MLaGA: Multimodal Large Language and Graph Assistant
This addresses the challenge of reasoning over complex graph structures with multimodal attributes for applications in real-world scenarios, representing an incremental advancement by extending LLM capabilities to this domain.
The paper tackled the problem of analyzing multimodal graphs with diverse attribute types like texts and images, which were underexplored in existing LLM-based methods, and introduced MLaGA, achieving superior performance in graph learning tasks compared to leading baselines.

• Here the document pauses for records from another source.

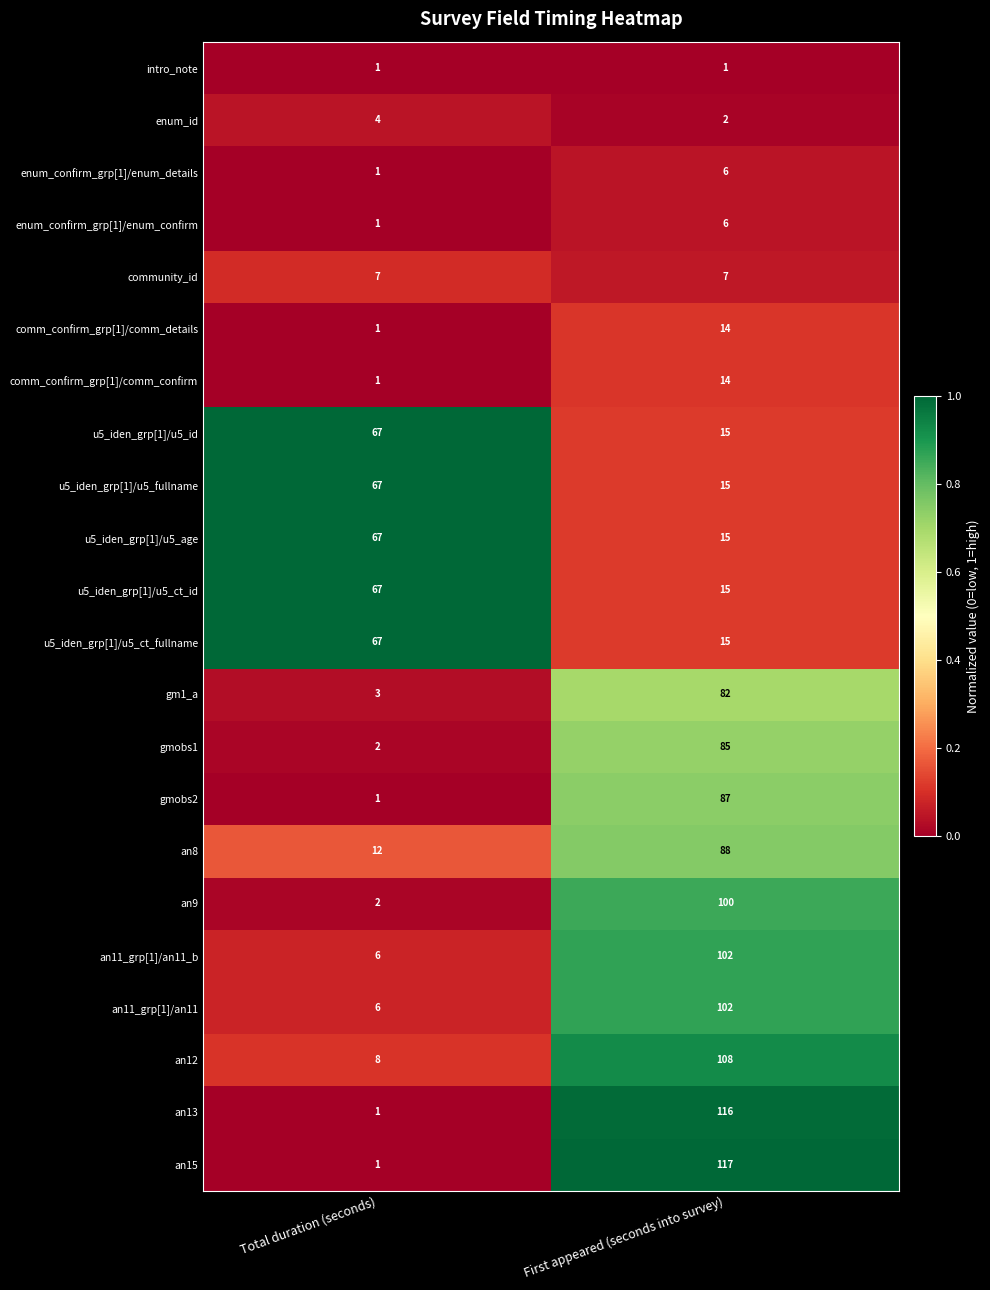

What is the lowest value of the an11_grp[1]/an11 series?

6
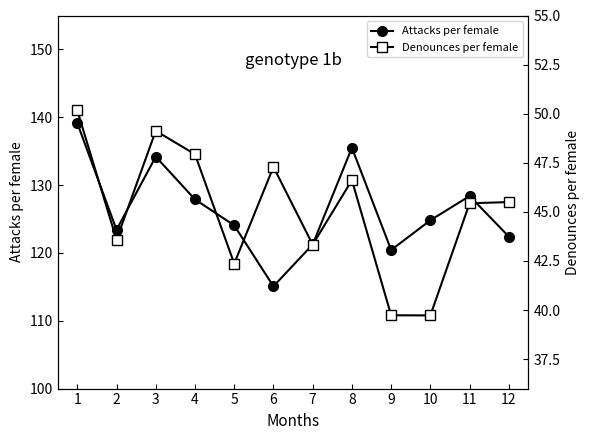

The value of Attacks per female at 5 is 60.7. True or false?

False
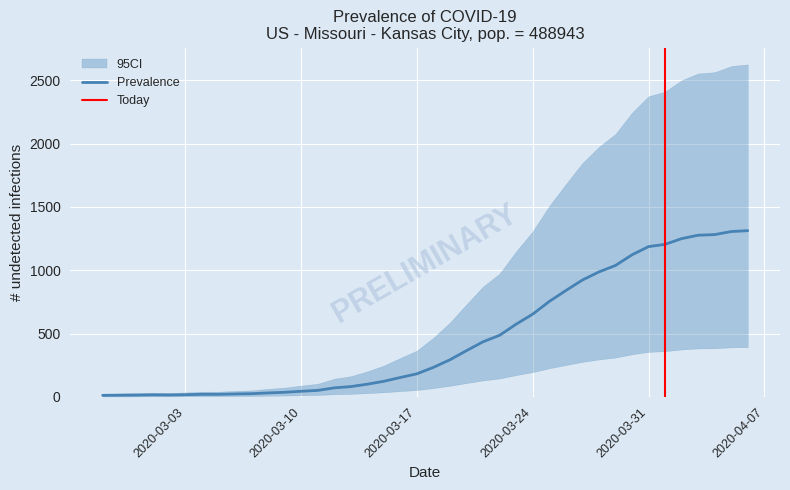

Which category has the lowest value across all series?

2020-02-27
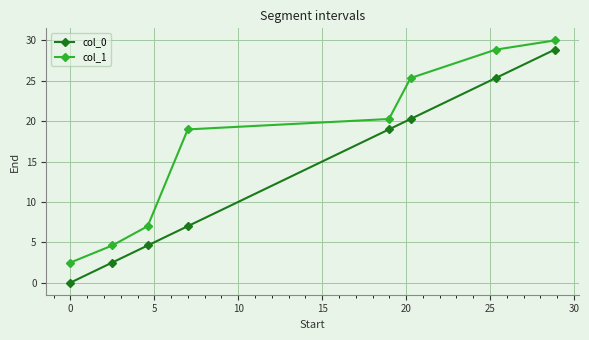

True or false: col_0 has more than 0 interior local peaks.

False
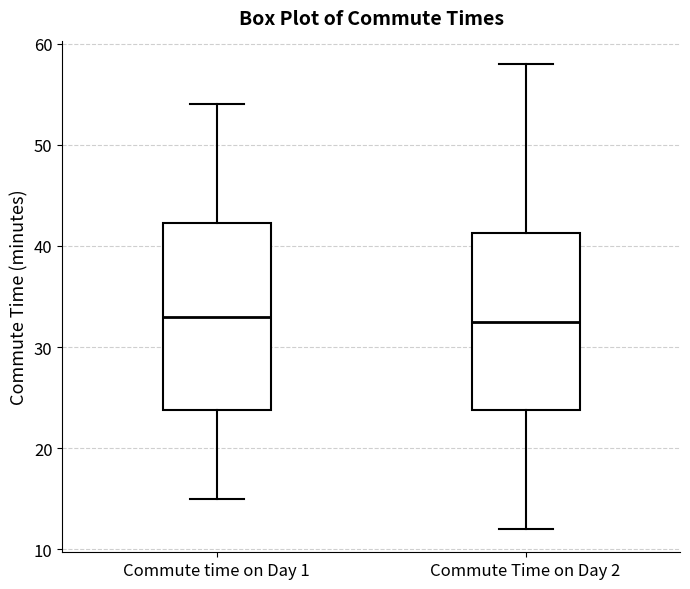

Where is the upper edge of the box for Commute Time on Day 2 on the y-axis? The values are not printed on the chart, so give them approximately, as read against the axis.

41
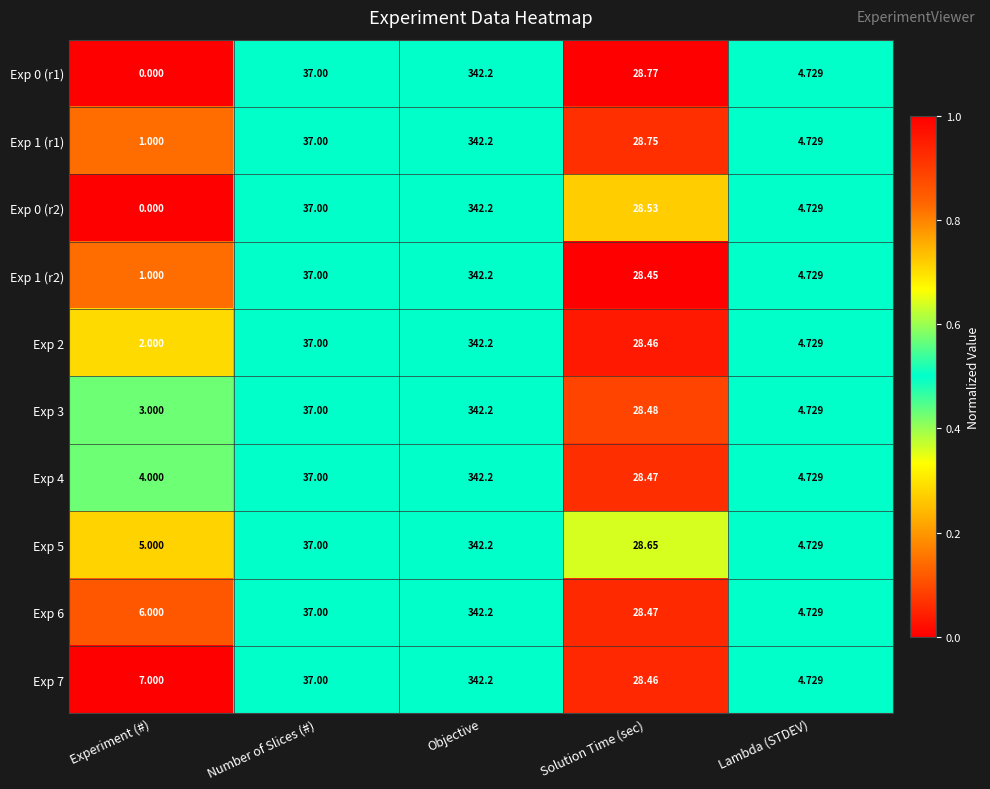

At which category is the sum across all series the highest?

Objective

Large Language Models (LLMs) have demonstrated substantial efficacy in advancing graph-structured data analysis. Prevailing LLM-based graph methods excel in adapting LLMs to text-rich graphs, wherein node attributes are text descriptions. However, their applications to multimodal graphs--where nodes are associated with diverse attribute types, such as texts and images--remain underexplored, despite their ubiquity in real-world scenarios. To bridge the gap, we introduce the Multimodal Large Language and Graph Assistant (MLaGA), an innovative model that adeptly extends LLM capabilities to facilitate reasoning over complex graph structures and multimodal attributes. We first design a structure-aware multimodal encoder to align textual and visual attributes within a unified space through a joint graph pre-training objective. Subsequently, we implement a multimodal instruction-tuning approach to seamlessly integrate multimodal features and graph structures into the LLM through lightweight projectors. Extensive experiments across multiple datasets demonstrate the effectiveness of MLaGA compared to leading baseline methods, achieving superior performance in diverse graph learning tasks under both supervised and transfer learning scenarios.